> _TEXT SECTION_
────

The plus side to the MX is I could install a factory Cab later. And it's a big machine. I don't know what classifies what a compact tractor is. But an MX is not what I'd consider a compact.

Edit:. I've never worked on a farm so excuse my ignorance. Owned and operated compact tractors in the past. And frankly, an MX is something else in my eyes.
Allowing the engine to cool down to allow the oil lubricating the turbo bearings to cool can greatly extend the life of a turbo. I have thermocouples installed pre and post turbo on my '02 F250 that has 150K miles on the original turbo. I leave the engine running to allow the turbo to cool if pre-turbo temperatures exceed 375F. I let the MX cool down before shutting down if it's been running hard, as the manual suggests. I might add a thermocouple pre turbo to the new tractor so that I'm not idling the engine excessively.

I know how you feel with the size difference of an MX compared to other compact tractors, but let me assure you, you'll get used to it. I had a BX for five years and when I bought the MX back in February it seemed like a monster in comparison, but after switching back and forth for different projects, I soon realized that I wasn't enjoying much about the BX any more and frankly don't miss it all now. The MX is such a capable tractor in so many situations. The MX no longer feels huge but rather just right for what I need. It turns on a dime, it has a lot of power, it fits in relatively tight spots, it's easy to operate, it's not overly complicated and it's very easy to live with. It's kind of a modern take on an old tractor without much in the way of fancy electronics.

────

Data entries
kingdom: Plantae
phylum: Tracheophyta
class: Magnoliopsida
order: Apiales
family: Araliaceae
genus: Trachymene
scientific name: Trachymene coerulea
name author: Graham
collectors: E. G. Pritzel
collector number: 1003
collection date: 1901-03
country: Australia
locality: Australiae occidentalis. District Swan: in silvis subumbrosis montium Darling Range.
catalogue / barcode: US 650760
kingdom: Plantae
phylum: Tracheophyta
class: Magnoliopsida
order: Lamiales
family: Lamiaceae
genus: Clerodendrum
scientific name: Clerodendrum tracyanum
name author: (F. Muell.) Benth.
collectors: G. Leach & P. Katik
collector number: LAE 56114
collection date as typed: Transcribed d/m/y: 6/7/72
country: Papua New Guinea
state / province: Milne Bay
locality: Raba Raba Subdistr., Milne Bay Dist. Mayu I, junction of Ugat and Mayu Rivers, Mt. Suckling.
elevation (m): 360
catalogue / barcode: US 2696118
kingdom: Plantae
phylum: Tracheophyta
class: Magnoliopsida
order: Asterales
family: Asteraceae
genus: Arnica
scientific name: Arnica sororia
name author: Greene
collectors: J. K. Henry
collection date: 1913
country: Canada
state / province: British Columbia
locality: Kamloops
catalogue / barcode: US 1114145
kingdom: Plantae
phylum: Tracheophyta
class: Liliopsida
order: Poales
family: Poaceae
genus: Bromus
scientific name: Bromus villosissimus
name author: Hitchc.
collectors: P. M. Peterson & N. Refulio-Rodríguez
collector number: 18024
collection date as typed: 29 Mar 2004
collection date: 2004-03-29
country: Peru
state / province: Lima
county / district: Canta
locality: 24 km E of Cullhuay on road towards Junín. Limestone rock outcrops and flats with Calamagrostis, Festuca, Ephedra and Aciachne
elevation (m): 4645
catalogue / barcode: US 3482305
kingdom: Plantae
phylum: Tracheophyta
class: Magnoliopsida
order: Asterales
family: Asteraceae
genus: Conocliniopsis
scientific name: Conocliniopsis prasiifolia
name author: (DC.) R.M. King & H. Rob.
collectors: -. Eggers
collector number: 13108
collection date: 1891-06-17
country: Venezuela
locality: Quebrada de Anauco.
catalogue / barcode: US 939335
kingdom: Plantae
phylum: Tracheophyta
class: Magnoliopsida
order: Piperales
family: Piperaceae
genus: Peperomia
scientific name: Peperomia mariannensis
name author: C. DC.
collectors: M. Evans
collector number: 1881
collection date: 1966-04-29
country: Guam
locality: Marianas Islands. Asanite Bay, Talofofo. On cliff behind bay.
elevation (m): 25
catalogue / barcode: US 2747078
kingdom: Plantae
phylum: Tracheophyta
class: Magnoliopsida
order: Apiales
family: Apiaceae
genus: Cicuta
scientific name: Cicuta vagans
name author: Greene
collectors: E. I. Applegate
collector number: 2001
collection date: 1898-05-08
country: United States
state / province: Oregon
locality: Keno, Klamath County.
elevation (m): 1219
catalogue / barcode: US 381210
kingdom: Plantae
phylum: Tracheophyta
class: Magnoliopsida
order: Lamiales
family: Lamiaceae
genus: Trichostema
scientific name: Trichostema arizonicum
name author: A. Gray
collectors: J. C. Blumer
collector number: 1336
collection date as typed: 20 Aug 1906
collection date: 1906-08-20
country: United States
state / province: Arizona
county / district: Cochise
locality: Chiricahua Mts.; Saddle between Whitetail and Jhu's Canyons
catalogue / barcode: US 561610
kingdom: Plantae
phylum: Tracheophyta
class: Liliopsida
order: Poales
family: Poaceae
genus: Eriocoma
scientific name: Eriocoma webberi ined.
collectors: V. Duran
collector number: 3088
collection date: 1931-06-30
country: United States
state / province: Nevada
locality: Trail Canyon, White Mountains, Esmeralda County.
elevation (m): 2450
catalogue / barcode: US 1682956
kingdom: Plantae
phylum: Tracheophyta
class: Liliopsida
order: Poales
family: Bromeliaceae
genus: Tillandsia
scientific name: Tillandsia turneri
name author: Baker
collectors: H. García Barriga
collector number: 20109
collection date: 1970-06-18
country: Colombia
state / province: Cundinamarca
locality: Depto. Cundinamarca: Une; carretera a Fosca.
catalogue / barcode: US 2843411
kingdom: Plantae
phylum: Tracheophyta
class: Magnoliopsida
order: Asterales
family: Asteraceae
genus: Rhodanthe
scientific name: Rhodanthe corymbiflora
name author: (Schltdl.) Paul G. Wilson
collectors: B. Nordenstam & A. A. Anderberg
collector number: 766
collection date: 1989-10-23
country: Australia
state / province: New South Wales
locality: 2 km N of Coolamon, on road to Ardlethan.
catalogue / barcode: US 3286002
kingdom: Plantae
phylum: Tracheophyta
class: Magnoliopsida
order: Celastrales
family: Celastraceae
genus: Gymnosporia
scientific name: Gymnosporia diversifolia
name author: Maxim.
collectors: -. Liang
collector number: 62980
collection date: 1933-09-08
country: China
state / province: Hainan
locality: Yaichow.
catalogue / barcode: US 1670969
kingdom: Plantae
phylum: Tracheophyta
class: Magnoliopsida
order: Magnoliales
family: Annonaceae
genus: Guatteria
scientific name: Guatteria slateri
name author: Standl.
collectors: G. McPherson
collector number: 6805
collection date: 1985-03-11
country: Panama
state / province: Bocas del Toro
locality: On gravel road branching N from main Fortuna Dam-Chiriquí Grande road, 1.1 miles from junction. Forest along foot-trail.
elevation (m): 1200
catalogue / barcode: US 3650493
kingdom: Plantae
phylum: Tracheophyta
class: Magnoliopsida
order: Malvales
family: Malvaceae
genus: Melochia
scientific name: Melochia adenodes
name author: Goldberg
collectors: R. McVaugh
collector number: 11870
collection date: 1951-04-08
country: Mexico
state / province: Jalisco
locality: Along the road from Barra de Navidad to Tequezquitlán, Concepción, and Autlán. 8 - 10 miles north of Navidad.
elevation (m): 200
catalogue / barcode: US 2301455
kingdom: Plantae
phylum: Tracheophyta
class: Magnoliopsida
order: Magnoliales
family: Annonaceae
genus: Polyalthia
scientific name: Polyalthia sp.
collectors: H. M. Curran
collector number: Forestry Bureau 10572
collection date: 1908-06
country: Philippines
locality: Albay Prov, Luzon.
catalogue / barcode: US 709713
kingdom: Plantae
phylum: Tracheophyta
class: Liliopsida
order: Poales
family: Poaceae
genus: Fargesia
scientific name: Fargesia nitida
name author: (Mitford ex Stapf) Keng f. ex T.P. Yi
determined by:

────

> _TASKS_
**A)** Reproduce the passage about the MX tractor word for word, starting with "The plus side" and going on through "consider a compact.".
**B)** In the passage about the MX tractor, above what pre-turbo temperature does the writer leave the engine running so the turbo can cool?
**C)** Continue the passage about the MX tractor from its final sentence onward.

> _ANSWERS TO THE PROBLEMS_
**A)**
The plus side to the MX is I could install a factory Cab later. And it's a big machine. I don't know what classifies what a compact tractor is. But an MX is not what I'd consider a compact.

**B)** 375F

**C)**
I wish I'd bought the cab model from the get go but thought that after 5 years of a BX I don't need to spend the extra money for a cab. I was wrong. The bigger tractor meant a rotary cutter and taking care of 30 acres or more which means DUST and chopped grass, and more dust. These rotary cutters pulverize whatever you're cutting and the dust can be brutal. I was wearing goggles and a dust mask for hours on end and getting covered in all manner of crap. Being itchy and filthy gets old fast. As winter approaches I like the idea of sitting in a cab and blowing snow rather than having the wind send a bunch of snow back in my face. When blowing snow with the BX I would always have to mess with the chute to reduce the chance of getting an ice bath. I can imagine that sitting in a warm cab and moving snow around on a sunny but brutally cold day is the bees knees. I enjoyed it on the BX (mostly) so it's only going to be better with the MX and cab.

As for stability, you can add 600lb of wheel weights to the MX which offsets the weight of the cab. You can also add a rear ballast box if you need more weight.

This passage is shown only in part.